━━━━━ EXERCISE DATA ━━━━━

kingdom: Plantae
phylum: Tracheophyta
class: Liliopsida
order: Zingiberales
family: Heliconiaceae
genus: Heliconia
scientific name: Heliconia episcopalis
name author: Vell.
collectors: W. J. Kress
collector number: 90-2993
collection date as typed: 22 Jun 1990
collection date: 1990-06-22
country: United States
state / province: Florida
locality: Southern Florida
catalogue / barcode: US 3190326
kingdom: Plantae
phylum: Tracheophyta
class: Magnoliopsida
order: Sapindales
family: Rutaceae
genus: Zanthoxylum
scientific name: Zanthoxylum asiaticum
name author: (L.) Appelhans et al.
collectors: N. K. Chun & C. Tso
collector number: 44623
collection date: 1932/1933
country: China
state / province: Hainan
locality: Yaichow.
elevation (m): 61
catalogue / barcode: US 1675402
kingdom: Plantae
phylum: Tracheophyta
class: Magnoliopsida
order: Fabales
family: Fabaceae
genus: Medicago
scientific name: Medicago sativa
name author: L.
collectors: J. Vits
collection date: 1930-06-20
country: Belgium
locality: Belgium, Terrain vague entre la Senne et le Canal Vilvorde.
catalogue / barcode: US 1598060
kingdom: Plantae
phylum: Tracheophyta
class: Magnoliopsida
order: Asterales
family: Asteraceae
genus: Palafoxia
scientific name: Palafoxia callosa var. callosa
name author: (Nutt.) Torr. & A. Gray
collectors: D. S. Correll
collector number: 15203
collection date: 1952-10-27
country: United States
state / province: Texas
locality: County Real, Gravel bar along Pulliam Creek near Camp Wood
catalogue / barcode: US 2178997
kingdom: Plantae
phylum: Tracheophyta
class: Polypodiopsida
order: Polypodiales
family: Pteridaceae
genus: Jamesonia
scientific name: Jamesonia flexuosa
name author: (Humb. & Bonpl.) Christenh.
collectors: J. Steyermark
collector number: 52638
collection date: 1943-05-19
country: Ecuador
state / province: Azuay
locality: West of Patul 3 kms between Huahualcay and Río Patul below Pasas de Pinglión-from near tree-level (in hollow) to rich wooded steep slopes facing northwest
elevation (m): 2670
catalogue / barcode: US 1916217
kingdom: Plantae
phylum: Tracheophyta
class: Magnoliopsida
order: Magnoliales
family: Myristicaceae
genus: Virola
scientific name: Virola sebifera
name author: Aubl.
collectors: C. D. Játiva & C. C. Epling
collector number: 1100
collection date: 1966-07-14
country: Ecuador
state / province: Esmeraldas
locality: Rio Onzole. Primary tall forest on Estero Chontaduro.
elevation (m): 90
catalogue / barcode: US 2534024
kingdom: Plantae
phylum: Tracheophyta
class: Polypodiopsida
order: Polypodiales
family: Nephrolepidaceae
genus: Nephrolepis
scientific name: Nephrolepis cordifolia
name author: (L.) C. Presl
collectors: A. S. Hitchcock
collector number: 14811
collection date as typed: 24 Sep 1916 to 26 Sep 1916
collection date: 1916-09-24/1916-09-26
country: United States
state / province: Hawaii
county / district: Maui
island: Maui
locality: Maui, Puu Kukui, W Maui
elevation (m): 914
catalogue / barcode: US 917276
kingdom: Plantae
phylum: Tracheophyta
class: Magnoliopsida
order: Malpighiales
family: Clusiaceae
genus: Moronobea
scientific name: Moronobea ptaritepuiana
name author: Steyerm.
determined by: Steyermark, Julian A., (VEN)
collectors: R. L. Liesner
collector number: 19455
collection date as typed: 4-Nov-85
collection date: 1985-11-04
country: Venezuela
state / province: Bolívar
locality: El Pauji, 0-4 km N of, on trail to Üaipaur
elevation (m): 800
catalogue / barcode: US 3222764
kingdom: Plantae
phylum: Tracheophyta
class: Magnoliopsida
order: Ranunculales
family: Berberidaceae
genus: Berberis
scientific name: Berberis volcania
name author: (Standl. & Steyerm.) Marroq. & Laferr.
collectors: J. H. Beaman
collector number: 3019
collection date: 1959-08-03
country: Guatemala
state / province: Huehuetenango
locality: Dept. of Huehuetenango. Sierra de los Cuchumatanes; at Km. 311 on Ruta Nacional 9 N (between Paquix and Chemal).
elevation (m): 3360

━━━━━

-- WHAT IS ASKED --
Arrange all of the data above as a two-column CSV with the headers "field" and "value", giving each line its own row. Put each entry in one quoted field and turn any line breaks into spaces.

-- OUTPUT FOR THIS TASK --
field,value
"kingdom:","Plantae"
"phylum:","Tracheophyta"
"class:","Liliopsida"
"order:","Zingiberales"
"family:","Heliconiaceae"
"genus:","Heliconia"
"scientific name:","Heliconia episcopalis"
"name author:","Vell."
"collectors:","W. J. Kress"
"collector number:","90-2993"
"collection date as typed:","22 Jun 1990"
"collection date:","1990-06-22"
"country:","United States"
"state / province:","Florida"
"locality:","Southern Florida"
"catalogue / barcode:","US 3190326"
"kingdom:","Plantae"
"phylum:","Tracheophyta"
"class:","Magnoliopsida"
"order:","Sapindales"
"family:","Rutaceae"
"genus:","Zanthoxylum"
"scientific name:","Zanthoxylum asiaticum"
"name author:","(L.) Appelhans et al."
"collectors:","N. K. Chun & C. Tso"
"collector number:","44623"
"collection date:","1932/1933"
"country:","China"
"state / province:","Hainan"
"locality:","Yaichow."
"elevation (m):","61"
"catalogue / barcode:","US 1675402"
"kingdom:","Plantae"
"phylum:","Tracheophyta"
"class:","Magnoliopsida"
"order:","Fabales"
"family:","Fabaceae"
"genus:","Medicago"
"scientific name:","Medicago sativa"
"name author:","L."
"collectors:","J. Vits"
"collection date:","1930-06-20"
"country:","Belgium"
"locality:","Belgium, Terrain vague entre la Senne et le Canal Vilvorde."
"catalogue / barcode:","US 1598060"
"kingdom:","Plantae"
"phylum:","Tracheophyta"
"class:","Magnoliopsida"
"order:","Asterales"
"family:","Asteraceae"
"genus:","Palafoxia"
"scientific name:","Palafoxia callosa var. callosa"
"name author:","(Nutt.) Torr. & A. Gray"
"collectors:","D. S. Correll"
"collector number:","15203"
"collection date:","1952-10-27"
"country:","United States"
"state / province:","Texas"
"locality:","County Real, Gravel bar along Pulliam Creek near Camp Wood"
"catalogue / barcode:","US 2178997"
"kingdom:","Plantae"
"phylum:","Tracheophyta"
"class:","Polypodiopsida"
"order:","Polypodiales"
"family:","Pteridaceae"
"genus:","Jamesonia"
"scientific name:","Jamesonia flexuosa"
"name author:","(Humb. & Bonpl.) Christenh."
"collectors:","J. Steyermark"
"collector number:","52638"
"collection date:","1943-05-19"
"country:","Ecuador"
"state / province:","Azuay"
"locality:","West of Patul 3 kms between Huahualcay and Río Patul below Pasas de Pinglión-from near tree-level (in hollow) to rich wooded steep slopes facing northwest"
"elevation (m):","2670"
"catalogue / barcode:","US 1916217"
"kingdom:","Plantae"
"phylum:","Tracheophyta"
"class:","Magnoliopsida"
"order:","Magnoliales"
"family:","Myristicaceae"
"genus:","Virola"
"scientific name:","Virola sebifera"
"name author:","Aubl."
"collectors:","C. D. Játiva & C. C. Epling"
"collector number:","1100"
"collection date:","1966-07-14"
"country:","Ecuador"
"state / province:","Esmeraldas"
"locality:","Rio Onzole. Primary tall forest on Estero Chontaduro."
"elevation (m):","90"
"catalogue / barcode:","US 2534024"
"kingdom:","Plantae"
"phylum:","Tracheophyta"
"class:","Polypodiopsida"
"order:","Polypodiales"
"family:","Nephrolepidaceae"
"genus:","Nephrolepis"
"scientific name:","Nephrolepis cordifolia"
"name author:","(L.) C. Presl"
"collectors:","A. S. Hitchcock"
"collector number:","14811"
"collection date as typed:","24 Sep 1916 to 26 Sep 1916"
"collection date:","1916-09-24/1916-09-26"
"country:","United States"
"state / province:","Hawaii"
"county / district:","Maui"
"island:","Maui"
"locality:","Maui, Puu Kukui, W Maui"
"elevation (m):","914"
"catalogue / barcode:","US 917276"
"kingdom:","Plantae"
"phylum:","Tracheophyta"
"class:","Magnoliopsida"
"order:","Malpighiales"
"family:","Clusiaceae"
"genus:","Moronobea"
"scientific name:","Moronobea ptaritepuiana"
"name author:","Steyerm."
"determined by:","Steyermark, Julian A., (VEN)"
"collectors:","R. L. Liesner"
"collector number:","19455"
"collection date as typed:","4-Nov-85"
"collection date:","1985-11-04"
"country:","Venezuela"
"state / province:","Bolívar"
"locality:","El Pauji, 0-4 km N of, on trail to Üaipaur"
"elevation (m):","800"
"catalogue / barcode:","US 3222764"
"kingdom:","Plantae"
"phylum:","Tracheophyta"
"class:","Magnoliopsida"
"order:","Ranunculales"
"family:","Berberidaceae"
"genus:","Berberis"
"scientific name:","Berberis volcania"
"name author:","(Standl. & Steyerm.) Marroq. & Laferr."
"collectors:","J. H. Beaman"
"collector number:","3019"
"collection date:","1959-08-03"
"country:","Guatemala"
"state / province:","Huehuetenango"
"locality:","Dept. of Huehuetenango. Sierra de los Cuchumatanes; at Km. 311 on Ruta Nacional 9 N (between Paquix and Chemal)."
"elevation (m):","3360"